Publié le par la freniere

Québec, je me souviens l'été frileux, les soirs. Les volutes de foin d'odeur et de sauge. Les fantômes des ancêtres dans les flammes des feux. Les longues routes longues emmenant les pas et les pensées. Je me souviens les joies simplement joies et les pommes aux pommiers. Et tes fleurs Québec, tes fleurs sur la table, dans tes champs, les pieds dans l'eau des lacs, tes fleurs dans mes yeux.
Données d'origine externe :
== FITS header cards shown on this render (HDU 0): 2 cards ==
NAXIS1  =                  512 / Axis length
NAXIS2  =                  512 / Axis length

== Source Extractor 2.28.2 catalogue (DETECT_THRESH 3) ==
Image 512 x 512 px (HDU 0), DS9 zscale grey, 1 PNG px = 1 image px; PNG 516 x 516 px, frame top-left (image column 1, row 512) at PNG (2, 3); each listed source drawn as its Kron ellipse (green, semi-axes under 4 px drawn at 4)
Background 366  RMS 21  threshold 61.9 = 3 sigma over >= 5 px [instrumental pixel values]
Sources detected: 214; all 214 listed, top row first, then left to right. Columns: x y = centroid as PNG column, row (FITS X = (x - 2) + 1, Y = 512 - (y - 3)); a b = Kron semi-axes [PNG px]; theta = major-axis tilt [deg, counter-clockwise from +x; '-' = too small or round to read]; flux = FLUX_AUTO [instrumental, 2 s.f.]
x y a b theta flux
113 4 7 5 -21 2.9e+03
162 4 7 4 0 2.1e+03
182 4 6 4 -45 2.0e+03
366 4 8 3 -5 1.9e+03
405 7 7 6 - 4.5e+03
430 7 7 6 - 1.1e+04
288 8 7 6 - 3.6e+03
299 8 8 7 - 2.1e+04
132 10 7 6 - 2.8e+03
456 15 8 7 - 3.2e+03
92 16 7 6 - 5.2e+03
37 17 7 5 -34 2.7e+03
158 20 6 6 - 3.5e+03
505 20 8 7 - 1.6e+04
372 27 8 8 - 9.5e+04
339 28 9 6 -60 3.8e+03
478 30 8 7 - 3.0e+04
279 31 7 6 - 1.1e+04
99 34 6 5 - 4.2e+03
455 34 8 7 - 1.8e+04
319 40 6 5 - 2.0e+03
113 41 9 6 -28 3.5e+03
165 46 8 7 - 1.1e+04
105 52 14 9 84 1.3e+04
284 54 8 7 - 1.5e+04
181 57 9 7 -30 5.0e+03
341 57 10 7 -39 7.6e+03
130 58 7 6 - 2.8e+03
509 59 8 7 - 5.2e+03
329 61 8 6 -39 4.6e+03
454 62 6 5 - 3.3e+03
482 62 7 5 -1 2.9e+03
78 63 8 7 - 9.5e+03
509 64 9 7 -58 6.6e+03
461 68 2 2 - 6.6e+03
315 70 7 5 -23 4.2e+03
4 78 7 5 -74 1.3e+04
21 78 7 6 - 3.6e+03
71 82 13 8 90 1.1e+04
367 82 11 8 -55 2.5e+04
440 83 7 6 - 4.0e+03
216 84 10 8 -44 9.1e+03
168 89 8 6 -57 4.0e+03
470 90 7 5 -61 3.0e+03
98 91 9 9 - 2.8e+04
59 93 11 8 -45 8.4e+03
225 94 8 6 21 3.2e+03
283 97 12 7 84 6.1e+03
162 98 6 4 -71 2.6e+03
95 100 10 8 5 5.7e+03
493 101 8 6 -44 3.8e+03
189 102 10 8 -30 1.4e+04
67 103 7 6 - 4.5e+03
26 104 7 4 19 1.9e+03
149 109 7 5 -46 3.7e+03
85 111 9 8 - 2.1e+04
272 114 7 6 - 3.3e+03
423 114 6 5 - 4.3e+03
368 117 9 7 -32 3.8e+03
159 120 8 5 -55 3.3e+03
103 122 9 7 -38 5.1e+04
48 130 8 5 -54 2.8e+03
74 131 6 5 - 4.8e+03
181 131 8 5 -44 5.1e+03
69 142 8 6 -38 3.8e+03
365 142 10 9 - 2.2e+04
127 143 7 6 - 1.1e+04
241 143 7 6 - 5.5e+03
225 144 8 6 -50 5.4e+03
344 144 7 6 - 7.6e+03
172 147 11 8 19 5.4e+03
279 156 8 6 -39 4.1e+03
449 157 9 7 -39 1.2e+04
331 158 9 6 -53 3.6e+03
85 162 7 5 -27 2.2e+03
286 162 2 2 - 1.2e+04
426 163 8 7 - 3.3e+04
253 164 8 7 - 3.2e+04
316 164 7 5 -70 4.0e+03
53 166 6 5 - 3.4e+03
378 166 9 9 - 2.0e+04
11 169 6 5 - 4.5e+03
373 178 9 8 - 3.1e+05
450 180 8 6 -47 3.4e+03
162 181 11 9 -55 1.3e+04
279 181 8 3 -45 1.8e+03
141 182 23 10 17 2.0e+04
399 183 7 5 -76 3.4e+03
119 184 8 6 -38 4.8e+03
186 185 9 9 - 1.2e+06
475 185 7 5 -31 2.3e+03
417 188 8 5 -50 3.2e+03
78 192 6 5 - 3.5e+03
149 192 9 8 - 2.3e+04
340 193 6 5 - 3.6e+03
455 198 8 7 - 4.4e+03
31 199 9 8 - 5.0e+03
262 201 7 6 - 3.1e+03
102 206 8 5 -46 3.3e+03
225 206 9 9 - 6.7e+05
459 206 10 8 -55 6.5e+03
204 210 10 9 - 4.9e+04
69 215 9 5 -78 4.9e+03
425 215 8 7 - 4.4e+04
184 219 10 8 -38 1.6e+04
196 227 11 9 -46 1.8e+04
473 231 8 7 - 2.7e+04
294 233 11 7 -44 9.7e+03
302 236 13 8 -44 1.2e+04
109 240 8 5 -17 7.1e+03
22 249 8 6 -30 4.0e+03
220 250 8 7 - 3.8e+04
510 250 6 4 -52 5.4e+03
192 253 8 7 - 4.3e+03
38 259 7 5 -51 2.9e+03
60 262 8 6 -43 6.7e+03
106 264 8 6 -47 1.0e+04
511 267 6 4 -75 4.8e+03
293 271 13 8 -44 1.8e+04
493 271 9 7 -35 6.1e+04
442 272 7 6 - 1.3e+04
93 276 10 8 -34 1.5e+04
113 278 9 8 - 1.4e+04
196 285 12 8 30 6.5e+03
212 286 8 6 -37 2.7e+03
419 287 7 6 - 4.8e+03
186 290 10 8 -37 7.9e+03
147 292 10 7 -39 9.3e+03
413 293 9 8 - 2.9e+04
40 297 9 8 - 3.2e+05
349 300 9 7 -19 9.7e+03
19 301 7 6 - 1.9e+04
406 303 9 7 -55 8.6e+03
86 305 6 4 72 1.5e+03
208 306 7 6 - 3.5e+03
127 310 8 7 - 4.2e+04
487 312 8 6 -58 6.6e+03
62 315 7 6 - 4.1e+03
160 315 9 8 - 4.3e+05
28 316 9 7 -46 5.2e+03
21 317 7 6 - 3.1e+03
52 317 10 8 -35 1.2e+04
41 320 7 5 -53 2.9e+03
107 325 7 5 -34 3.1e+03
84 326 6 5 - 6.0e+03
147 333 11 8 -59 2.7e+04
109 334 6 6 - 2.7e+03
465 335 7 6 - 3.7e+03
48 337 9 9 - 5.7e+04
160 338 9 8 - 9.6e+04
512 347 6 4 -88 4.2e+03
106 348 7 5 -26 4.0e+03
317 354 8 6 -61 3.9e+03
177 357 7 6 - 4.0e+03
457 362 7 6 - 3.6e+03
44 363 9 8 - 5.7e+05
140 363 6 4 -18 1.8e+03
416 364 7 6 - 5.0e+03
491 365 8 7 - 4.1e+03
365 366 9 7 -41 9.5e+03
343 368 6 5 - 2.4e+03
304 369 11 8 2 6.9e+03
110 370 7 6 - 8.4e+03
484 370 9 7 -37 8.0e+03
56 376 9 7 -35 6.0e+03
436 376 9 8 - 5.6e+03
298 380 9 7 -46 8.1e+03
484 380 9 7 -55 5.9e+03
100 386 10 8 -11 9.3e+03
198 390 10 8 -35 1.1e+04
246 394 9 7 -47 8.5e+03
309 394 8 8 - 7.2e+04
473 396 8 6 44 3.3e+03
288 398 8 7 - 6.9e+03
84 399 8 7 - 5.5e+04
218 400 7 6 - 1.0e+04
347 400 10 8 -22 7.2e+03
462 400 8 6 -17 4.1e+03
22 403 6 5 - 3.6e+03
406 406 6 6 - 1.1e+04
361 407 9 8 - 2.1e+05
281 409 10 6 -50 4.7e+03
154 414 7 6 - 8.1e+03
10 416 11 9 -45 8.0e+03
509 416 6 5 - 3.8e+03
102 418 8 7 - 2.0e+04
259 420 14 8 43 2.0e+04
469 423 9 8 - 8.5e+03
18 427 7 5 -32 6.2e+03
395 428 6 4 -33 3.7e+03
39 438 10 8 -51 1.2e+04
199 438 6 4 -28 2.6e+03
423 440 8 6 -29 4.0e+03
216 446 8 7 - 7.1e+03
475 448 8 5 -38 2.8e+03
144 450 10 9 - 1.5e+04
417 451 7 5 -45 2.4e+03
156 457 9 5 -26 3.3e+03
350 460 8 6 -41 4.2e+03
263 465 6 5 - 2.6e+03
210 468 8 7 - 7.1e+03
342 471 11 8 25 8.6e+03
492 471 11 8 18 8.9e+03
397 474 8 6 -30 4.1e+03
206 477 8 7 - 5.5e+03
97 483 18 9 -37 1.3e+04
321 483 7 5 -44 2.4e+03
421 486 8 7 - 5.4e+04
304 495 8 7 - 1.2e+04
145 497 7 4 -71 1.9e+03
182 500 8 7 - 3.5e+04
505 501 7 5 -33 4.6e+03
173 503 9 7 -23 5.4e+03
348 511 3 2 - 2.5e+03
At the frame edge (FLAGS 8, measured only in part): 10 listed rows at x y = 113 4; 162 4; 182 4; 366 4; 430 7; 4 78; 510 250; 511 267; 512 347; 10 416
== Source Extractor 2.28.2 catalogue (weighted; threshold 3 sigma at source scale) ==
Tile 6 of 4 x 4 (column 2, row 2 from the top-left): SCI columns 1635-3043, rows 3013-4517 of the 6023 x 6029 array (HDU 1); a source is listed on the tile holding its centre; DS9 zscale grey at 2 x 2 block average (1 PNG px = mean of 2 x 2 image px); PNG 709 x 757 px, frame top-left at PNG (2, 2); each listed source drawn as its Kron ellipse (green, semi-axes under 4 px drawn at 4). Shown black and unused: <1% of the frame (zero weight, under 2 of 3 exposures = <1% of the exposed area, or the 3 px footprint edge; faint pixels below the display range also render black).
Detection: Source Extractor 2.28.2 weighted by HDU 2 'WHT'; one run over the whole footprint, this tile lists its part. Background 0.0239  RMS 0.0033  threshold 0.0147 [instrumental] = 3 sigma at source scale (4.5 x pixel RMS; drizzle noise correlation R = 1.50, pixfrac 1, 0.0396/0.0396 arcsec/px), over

Tes berçantes grinçantes sur le fil des mémoires, la voix du loup dans la cour d'en arrière, l'ours à portée de rêve, tes nuits profondes sans questions. Je me souviens tes gens et leurs violons, et leurs accordéons, et la nostalgie de leurs harmonicas. Et puis tes mots d'anciennes résonnances, tes mains chaudes bûcheronnes, tes gestes élémentaires, ton air frais d'après pluie, ton air de rien qui disait tout. Je me souviens Québec. Et moi, enlevée, embarquée, conquise par ton pays de froid, ton pays de résistance, ton pays de lumière d'herbe. Je te parle de bien loin maintenant et je cherche des mots de souches séculaires, de racines premières, de pierres solidaires. Je remonte les accents de ma terre, j'emprunte l'absolu pour revoir ton St Laurent qui fait la mer, tes montagnes basses fardées de pastels gras, tes solides cordes de bois appuyées sur l'hiver. Je reconstruis ce temps de bonheur simple quand, sur ta galerie de planches enserrant la maison, tu me nommais si fort ! Ah Québec, ta trace rouge, indélébile sur mon âme.